*EXTRAIT À LIRE*.
Sabine et Sheynesse comme beaucoup d’autres, ont fait leur première entrée dans le métier par le biais de contrats aidés financés par les Conseils Généraux, les CUI (Contrats unique d’insertion). « C’était une situation d’urgence, il fallait recruter, recruter sans formation, sans condition de diplôme. Nous nous sommes retrouvées dans une classe confrontée à des situations très difficiles et nous nous sommes accrochées. Notre activité professionnelle s’est interrompue deux ans après faute de financement de l’État. Deux ans plus tard nous avons basculé sur des contrats Éducation Nationale, avec un CDD d’un an pour commencer. Maintenant il faut avoir le bac, et nous sommes recrutées pour trois ans, ensuite l’académie propose un CDI à temps partiel ».
Cette disposition nouvelle ne permet pas l’obtention d’un salaire décent. Le salaire mensuel d’un•e AESH varie (pour un temps de travail de 24 heures/semaine) entre 895 € et 1101 € net par mois, auquel il faut rajouter une prime de 62 € mensuels nets. Ce qui signifie que ces personnels souvent des femmes cheffes de famille, se situent en dessous du seuil de pauvreté.
« En 2019, j’ai commencé à 800 €, Je (Sheynesse NDLR) suis au deuxième échelon et je gagne maintenant 1160 € primes comprises. (Sabine est au 3ème échelon gagne 1200 €, il y a sur toute la carrière 11 échelons, soit une progression globale de 200 € NDLR). Notre prime Rep+ n’est que partielle alors que nous sommes au contact des enfants tout autant que les enseignant•es. C’est injuste. On est même gênées de parler de nos salaires à nos proches.
Nous avons honte, c’est dégradant. Tous les jours je calcule, je consulte mon compte bancaire. La plupart d’entre nous a un deuxième travail pour pouvoir vivre décemment (Sabine).
Notre contrat inclus 36 semaines de travail en présence d’élèves et 5 semaines connexes à rendre hors accompagnement. Ce temps peut être décompté sur des activités de type réunion, accompagnement entre midi et deux, sorties scolaires, bien que ce soit dans ce cas devant élèves ».
Sabine travaille depuis 2016 dans une école primaire du 13ème arrondissement en classe ULIS TFC (Unité Locale d’Inclusion Scolaire – Troubles des Fonctions Cognitives). Elle a en charge deux enfants trisomiques qu’elle accompagne pendant 12 heures par semaine chacun. Elle peut aussi suivre des élèves ne relevant pas du handicap comme ceux qui ne maitrise pas la langue française par exemple.
« Nous accompagnons des élèves en très grande difficulté, notre rôle premier est de faire accepter les règles de vie en classe. Avec l’enseignante nous soignons les conditions matérielles d’accueil, pour que l’enfant se sente en sécurité […] Nous ne sommes pas du tout dans une démarche d’apprentissage de la lecture ou de l’écriture, nous restons dans le celui du comportement. Je suis quand même arrivée à leur faire apprendre les couleurs. Au fur et à mesure ils reconnaissent les lettres. »

*LIGNES DE DONNÉES*.

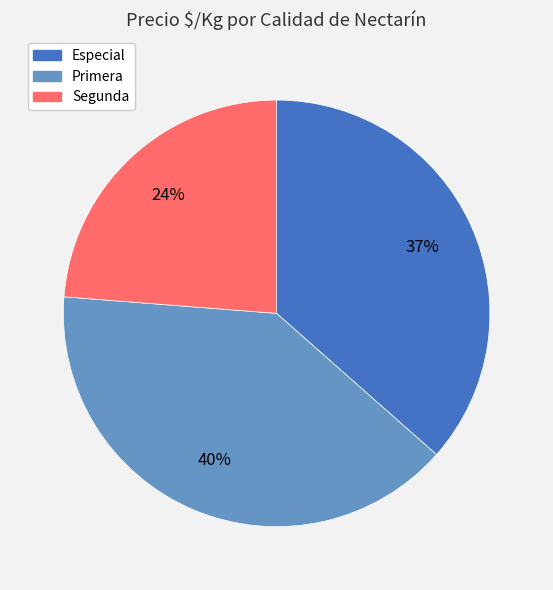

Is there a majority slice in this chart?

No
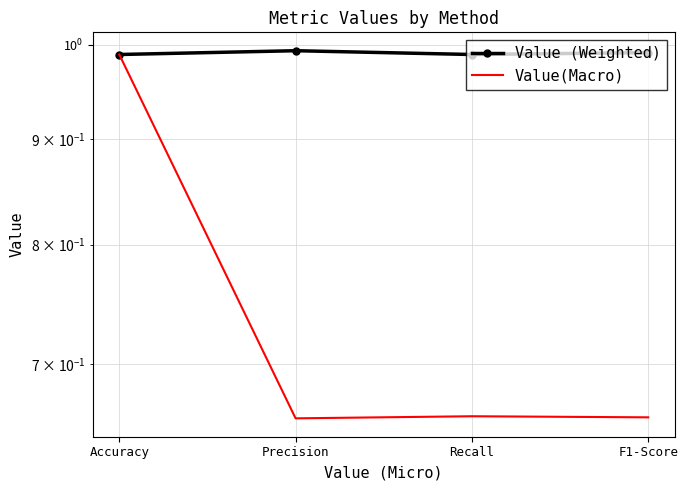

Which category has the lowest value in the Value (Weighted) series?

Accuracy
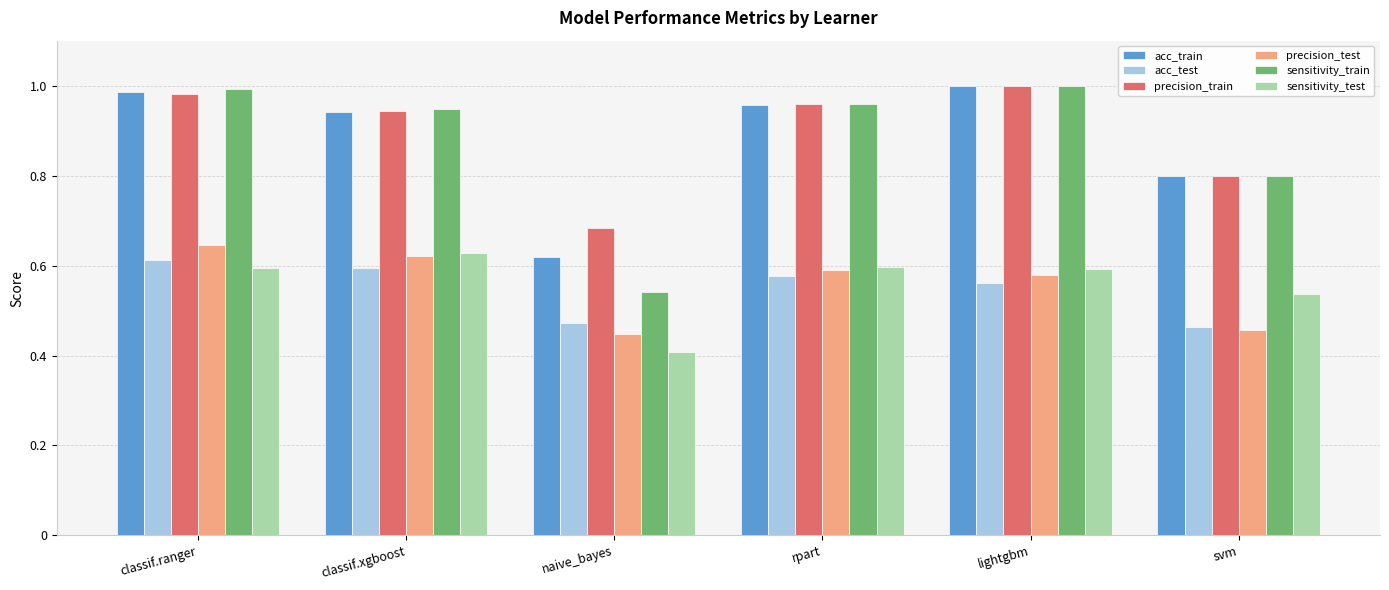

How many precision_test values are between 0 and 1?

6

*CONSIGNES*.
1) Répondez aux questions suivantes à partir de l'extrait :
(a) Pendant combien d'heures par semaine Sabine accompagne-t-elle chacun des deux enfants dont elle a la charge ?
(b) Combien d'échelons compte l'ensemble de la carrière ?
(c) Combien de semaines de travail en présence d'élèves le contrat inclut-il ?
2) Transcrivez sans aucune modification le passage de l'extrait qui va de « Nous avons honte, c’est » jusqu'à « vivre décemment (Sabine). » inclus.
Les lignes n'ont aucun rapport avec l'extrait.

*RÉPONSES DANS L'ORDRE*.
1)
(a) 12 heures par semaine.
(b) 11 échelons.
(c) 36 semaines.

2)
Nous avons honte, c’est dégradant. Tous les jours je calcule, je consulte mon compte bancaire. La plupart d’entre nous a un deuxième travail pour pouvoir vivre décemment (Sabine).